Ma questo è dovuto a due motivi:
il primo, è che la squadra non si concilia con l'idea di calcio di Sarri e quindi fa fatica a rendere per tutti i 90  minuti con la difesa alta e pressing costante, non ne ha le caratteristiche e si vede lontano un miglio che la squadra spesso appare scollegata tra i reparti.
Risulta evidente come Sarri non sia adatto ad allenare questo tipo di squadra, con campioni e gente che ha vinto, affermata e non consona al suo tipo di calcio.

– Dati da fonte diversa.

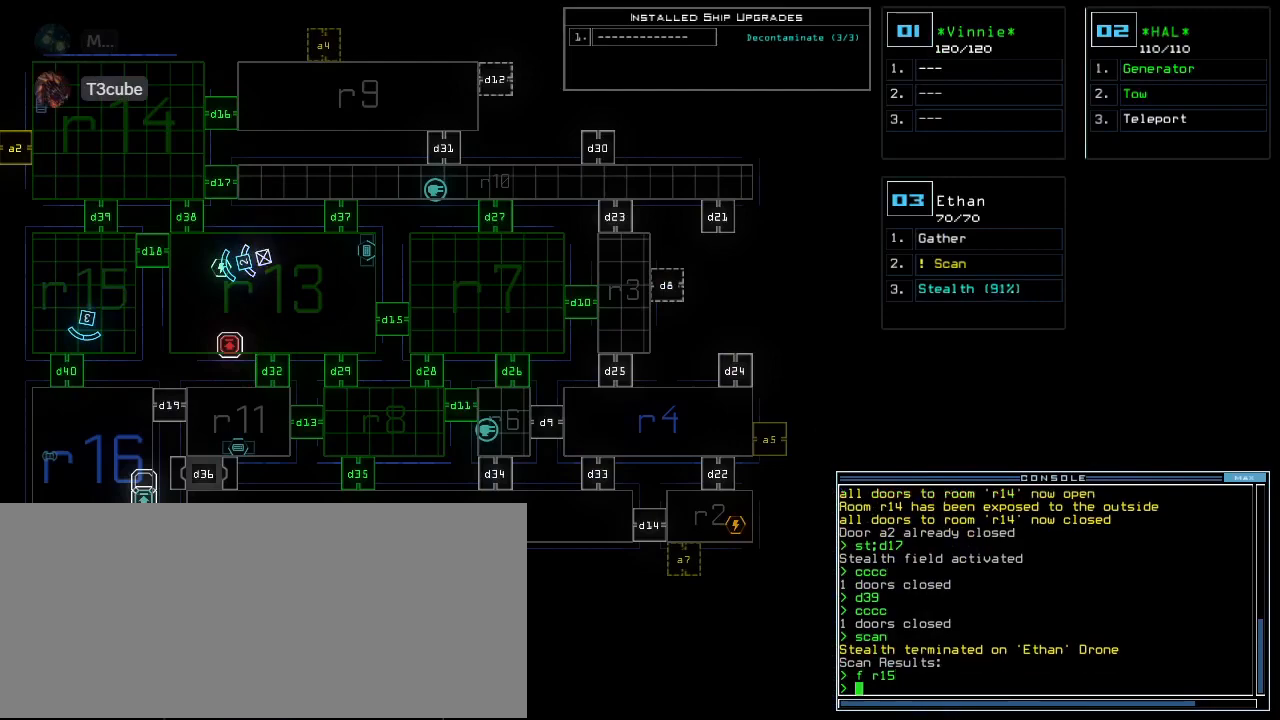
{"keys": [], "events": []}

Sarri è ideale per una squadra con buoni giocatori che hanno determinate caratteristiche tecniche e che siano disposti a recepire schemi e meccanismi atti a praticare quel tipo di calcio. Basti vedere il suo Napoli e il suo Empoli.

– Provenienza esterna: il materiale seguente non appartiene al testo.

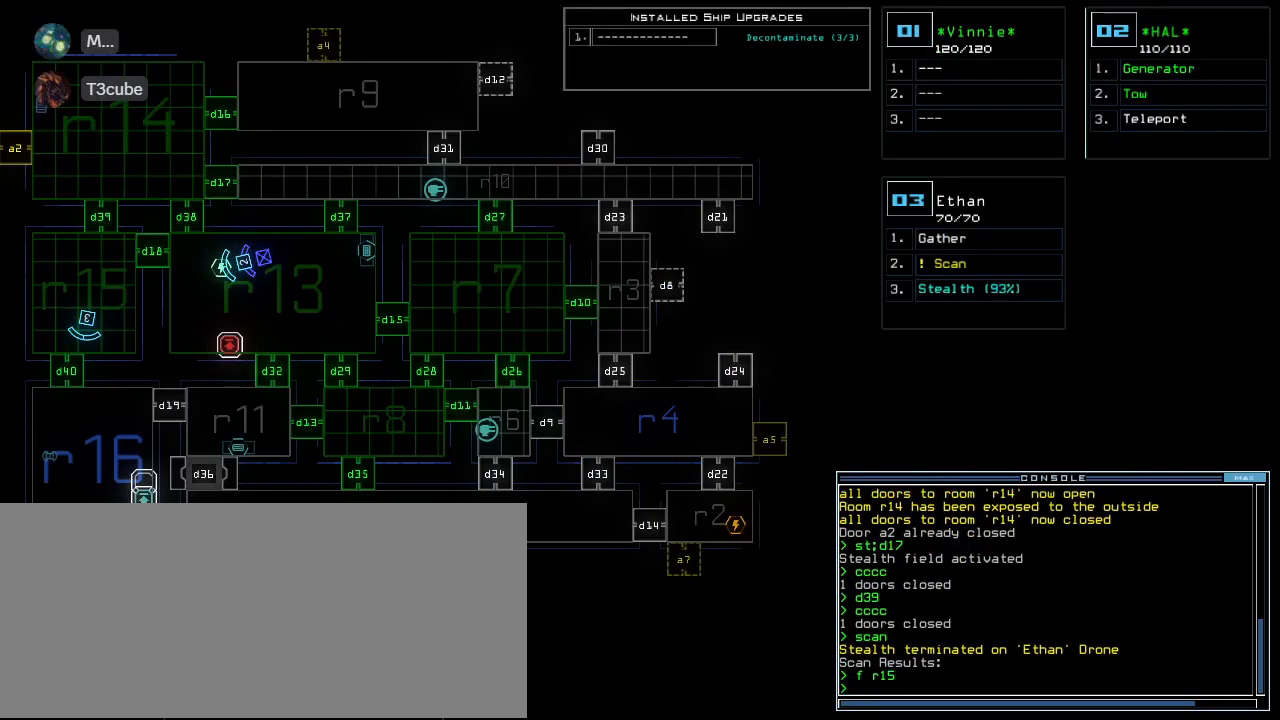
{"keys": [], "events": []}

Alla Juventus serve un gestore, uno capace di gestire i grandi giocatori che ha in rosa la Juventus e metterli a proprio agio. 
Il secondo, è che dopo 4 partite dalla ripresa, la squadra bianconera si è ritrovata a più sette dalla Lazio. Dopo la vittoria contro il Torino e la sconfitta della Lazio contro il Milan, ha ipotecato lo scudetto e quindi a livello mentale nelle partite successive qualcosa ha lasciato perchè sapevano e sanno che lo scudetto lo avrebbero conquistato comunque anche non vincendo tutte le restanti partite. 
I cali mentali contro squadre in forma come contro Milan, Sassuolo e Atalanta sono stati pagati in termini di punti anche se non  tanto da rischiare di perdere lo scudetto. 
Sono convinto che se ci fosse stata una squadra a pochi punti di distanza dai bianconeri, quest'ultimi non avrebbero persi cosi tanti punti.